A blast in the Syrian coastal city of Latakia killed at least 10 people on Saturday, state media reported, adding that it was triggered by a scrap dealer mishandling unexploded ordnance.
SANA news agency earlier reported that “the death toll from the explosion at a hardware store” in Latakia’s southern neighbourhood of Al-Rimal had been eight.
The news agency said three children and a woman were among the victims of the blast at the store inside a four-storey building.
“Fourteen civilians were also injured, including four children,” SANA said.
It said the detonation occurred when the scrap dealer mishandled an unexploded munition in an attempt to recover the metal.
SANA said late Saturday search and rescue operations were ongoing “to extract those trapped under the rubble of the destroyed residential building”.
Britain-based war monitor the Syrian Observatory for Human Rights also called the explosion an “accident” resulting from a resident’s attempt to dismantle unexploded ordnance.
One Latakia resident, Ward Jammoul, 32, told AFP she heard a “loud blast”, adding that she “headed to the site and found a completely destroyed building”.
She said civil defence personnel and ambulances were at the scene, along with “a large number of people who had gathered to look for those trapped under the rubble”.

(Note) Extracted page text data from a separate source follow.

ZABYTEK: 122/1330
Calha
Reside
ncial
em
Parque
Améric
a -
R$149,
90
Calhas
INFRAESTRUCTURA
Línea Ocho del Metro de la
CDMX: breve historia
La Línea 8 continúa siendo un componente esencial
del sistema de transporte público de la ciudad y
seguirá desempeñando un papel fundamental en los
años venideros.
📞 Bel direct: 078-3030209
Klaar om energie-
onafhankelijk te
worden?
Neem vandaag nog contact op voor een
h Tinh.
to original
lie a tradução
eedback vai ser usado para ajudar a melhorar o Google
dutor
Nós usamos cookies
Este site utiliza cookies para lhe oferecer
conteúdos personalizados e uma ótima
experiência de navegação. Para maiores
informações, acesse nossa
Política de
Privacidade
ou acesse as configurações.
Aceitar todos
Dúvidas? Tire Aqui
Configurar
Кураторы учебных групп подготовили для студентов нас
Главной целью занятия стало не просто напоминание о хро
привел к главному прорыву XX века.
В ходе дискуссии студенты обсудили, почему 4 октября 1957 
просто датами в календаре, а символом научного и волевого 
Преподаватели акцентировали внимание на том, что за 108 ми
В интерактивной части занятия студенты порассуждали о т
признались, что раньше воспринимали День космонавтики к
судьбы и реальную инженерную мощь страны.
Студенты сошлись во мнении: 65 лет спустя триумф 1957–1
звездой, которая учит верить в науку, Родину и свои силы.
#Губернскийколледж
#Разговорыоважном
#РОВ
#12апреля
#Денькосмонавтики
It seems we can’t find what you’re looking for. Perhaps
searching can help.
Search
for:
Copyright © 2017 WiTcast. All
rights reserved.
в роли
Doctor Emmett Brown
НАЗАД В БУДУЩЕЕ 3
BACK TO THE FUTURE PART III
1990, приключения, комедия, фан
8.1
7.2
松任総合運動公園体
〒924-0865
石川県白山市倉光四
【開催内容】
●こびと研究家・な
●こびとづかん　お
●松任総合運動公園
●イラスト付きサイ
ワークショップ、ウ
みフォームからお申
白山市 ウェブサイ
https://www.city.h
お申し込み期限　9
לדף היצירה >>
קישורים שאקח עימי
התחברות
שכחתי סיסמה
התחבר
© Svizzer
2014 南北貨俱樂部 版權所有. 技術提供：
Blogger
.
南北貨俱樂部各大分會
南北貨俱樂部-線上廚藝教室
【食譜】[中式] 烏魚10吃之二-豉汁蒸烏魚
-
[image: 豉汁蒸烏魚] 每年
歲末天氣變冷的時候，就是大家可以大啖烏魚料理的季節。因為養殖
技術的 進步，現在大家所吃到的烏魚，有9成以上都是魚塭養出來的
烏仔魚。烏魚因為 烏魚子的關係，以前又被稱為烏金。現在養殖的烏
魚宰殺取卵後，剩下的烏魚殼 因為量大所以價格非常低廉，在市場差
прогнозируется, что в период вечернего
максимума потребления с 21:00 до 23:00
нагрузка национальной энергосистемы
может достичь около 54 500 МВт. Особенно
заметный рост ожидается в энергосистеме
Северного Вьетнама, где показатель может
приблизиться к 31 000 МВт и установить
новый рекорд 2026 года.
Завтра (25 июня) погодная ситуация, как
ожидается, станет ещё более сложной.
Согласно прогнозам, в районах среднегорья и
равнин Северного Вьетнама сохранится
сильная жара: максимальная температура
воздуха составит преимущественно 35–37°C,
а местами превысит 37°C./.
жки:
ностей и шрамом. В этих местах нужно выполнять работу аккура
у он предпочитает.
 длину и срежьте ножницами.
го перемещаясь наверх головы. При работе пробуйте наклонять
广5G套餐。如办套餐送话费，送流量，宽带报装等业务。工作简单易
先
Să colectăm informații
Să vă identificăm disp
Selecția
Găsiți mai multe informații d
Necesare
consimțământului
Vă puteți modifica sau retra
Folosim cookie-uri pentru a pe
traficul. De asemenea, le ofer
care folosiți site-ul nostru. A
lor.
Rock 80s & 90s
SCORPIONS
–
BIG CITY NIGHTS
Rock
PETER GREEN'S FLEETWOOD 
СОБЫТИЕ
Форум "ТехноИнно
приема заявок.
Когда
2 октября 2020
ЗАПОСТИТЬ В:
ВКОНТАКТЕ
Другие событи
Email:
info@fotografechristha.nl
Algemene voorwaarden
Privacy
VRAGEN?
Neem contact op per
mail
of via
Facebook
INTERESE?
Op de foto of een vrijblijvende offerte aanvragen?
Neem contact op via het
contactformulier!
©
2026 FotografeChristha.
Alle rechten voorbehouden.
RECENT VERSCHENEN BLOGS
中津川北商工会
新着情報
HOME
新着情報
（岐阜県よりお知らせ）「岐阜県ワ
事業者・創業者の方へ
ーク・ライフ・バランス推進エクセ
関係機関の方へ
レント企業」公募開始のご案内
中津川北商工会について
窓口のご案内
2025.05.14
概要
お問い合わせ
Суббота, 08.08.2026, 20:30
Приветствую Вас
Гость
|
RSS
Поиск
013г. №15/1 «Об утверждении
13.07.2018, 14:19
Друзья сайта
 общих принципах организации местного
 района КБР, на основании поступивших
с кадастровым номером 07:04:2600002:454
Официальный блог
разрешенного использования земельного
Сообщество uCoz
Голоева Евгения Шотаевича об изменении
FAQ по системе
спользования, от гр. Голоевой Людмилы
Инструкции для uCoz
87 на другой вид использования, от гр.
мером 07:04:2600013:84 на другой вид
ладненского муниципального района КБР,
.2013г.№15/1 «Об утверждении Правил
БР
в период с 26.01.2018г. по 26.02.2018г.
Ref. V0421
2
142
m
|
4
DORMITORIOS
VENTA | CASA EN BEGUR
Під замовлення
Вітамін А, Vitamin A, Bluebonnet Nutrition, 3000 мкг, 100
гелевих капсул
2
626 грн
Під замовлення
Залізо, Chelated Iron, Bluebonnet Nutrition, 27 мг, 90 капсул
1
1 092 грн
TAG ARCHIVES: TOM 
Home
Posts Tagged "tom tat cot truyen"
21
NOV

An image carried by the news agency showed a large plume of smoke over a populated neighbourhood.
A report by non-governmental organisation Humanity and Inclusion had warned last month of the dangers posed by unexploded munitions left over from Syria’s civil war that erupted in 2011.
It said experts estimated that between 100,000 and 300,000 of the roughly one million munitions used during the war had never detonated.